Advogato's Number: The Economics of Software Complexity

Posted 7 Mar 2000 at 23:30 UTC by advogato Share This

This week, Advogato takes a look at a familiar feature of the software landscape, complexity. Why does it happen? Specifically, what are the economic forces that drive it? How does free software differ from proprietary in this regard?

Advogato has no formal training in economics, but has long been interested in the approach, perhaps due to the influence of a beloved uncle who was economic advisor to a high-powered family business. It's always seemed to me that you can use classic economics concepts to analyze the practice of software, but few economists have dared to tread there (a wave of the paw to Michael Masnick for pointing out an exception: Alan McAdams).

Most of us are familiar with the progression: a 1.0 release which is fairly simple, but usually fairly sparse in functionality. If the project is a failure, the 1.0 release is the last. Otherwise, even though it's a success, the authors are never happy with it, and put out a succession of new releases. And, predictably, each release is larger and more complex than the previous.

This pattern is so routine that most of us take it for granted, both in the proprietary and free software worlds. But does it have to be this way? After all, when an author of a book finishes writing it, for the most part it's done. Why is software so different? Why can't we just start with version 6.0 and skip the hassle of all the preceding versions?

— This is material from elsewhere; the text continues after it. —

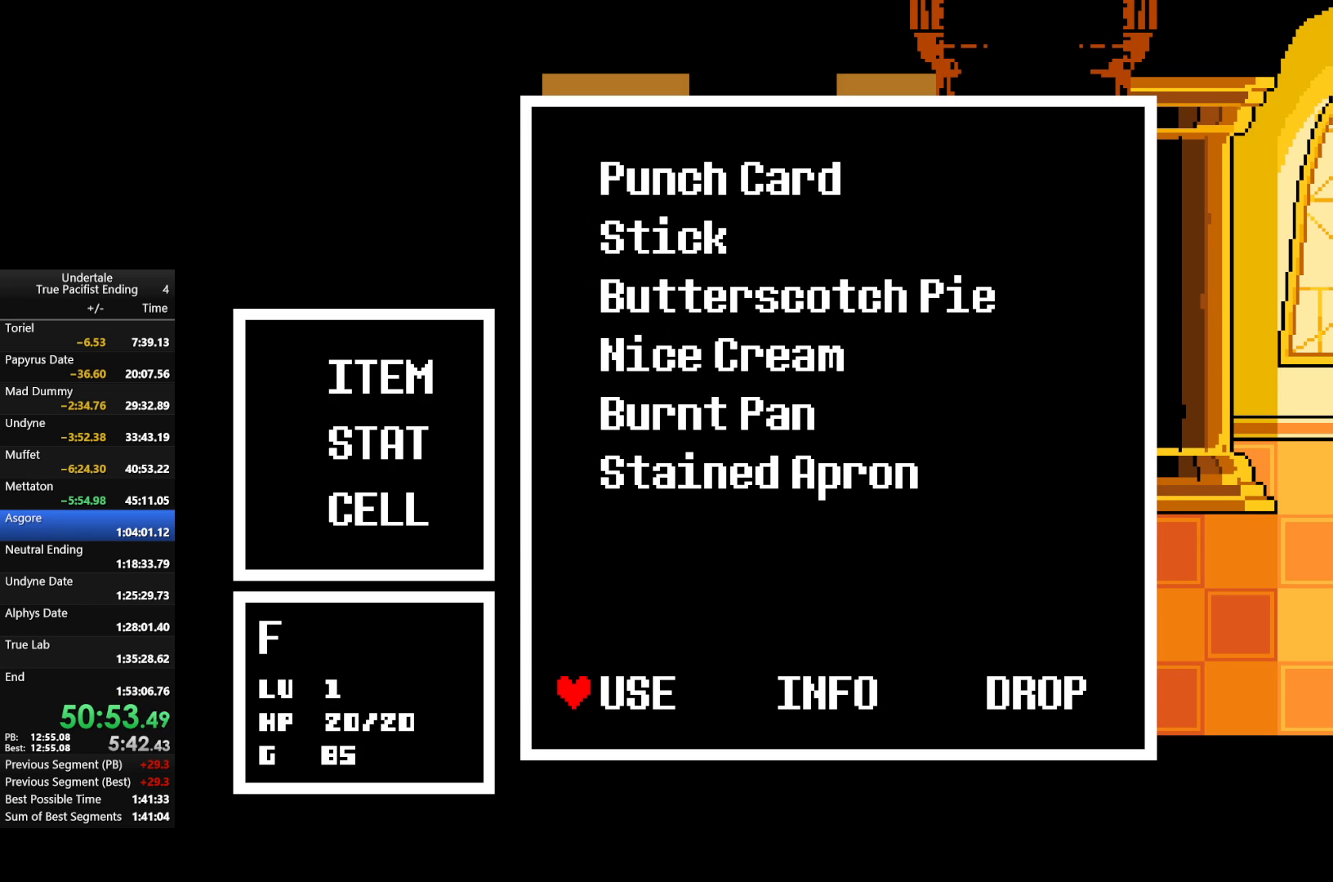
{"keys": ["x"], "events": [[133, "z", "down"], [233, "z", "up"], [467, "x", "down"]]}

I think the concept of investment sheds some light on the question. The cost of undertaking a new software project is large, and much more so for a version 6.0 than for a version 1.0. In fact, complexity is probably the single best predictor of the cost of a software project. Further, software projects are inherently very risky. A fair number of them fail outright, and a much larger fraction deliver, but disappoint. Thus, an initial investment in a lower complexity project is a much lower risk. And since the success of earlier versions is a fairly good predictor of the success of future versions (second system syndrome not withstanding), the larger investment required is a more reasonable risk.

But why are the new versions always more complex? Shouldn't it be possible to just make them better without necessarily increasing the complexity? In theory, this sounds nice, but in practice there always seems to be a reason to need more complexity.

Fred Brooks identified "accidental complexity" as one source in his essay, "No Silver Bullet". I personally prefer the term "needless complexity" to emphasize the idea that choices made by the authors do have some effect on the complexity.

However, not all complexity is needless. Many of the problems solved by software today are inherently fairly complex. In particular, integrating with other programs is a major source of the complexity. You want programs to integrate, otherwise you're much more likely to face a situation where things Just Don't Work. And, as these programs also grow in complexity themselves, the cost of the integration goes up. If you don't track the changes, you face bit rot.

Even in the area of integration, there are some choices that can make it easier or harder, such as paying attention early on to good standards. Bad standards (almost by defition) are one of the main sources of complexity.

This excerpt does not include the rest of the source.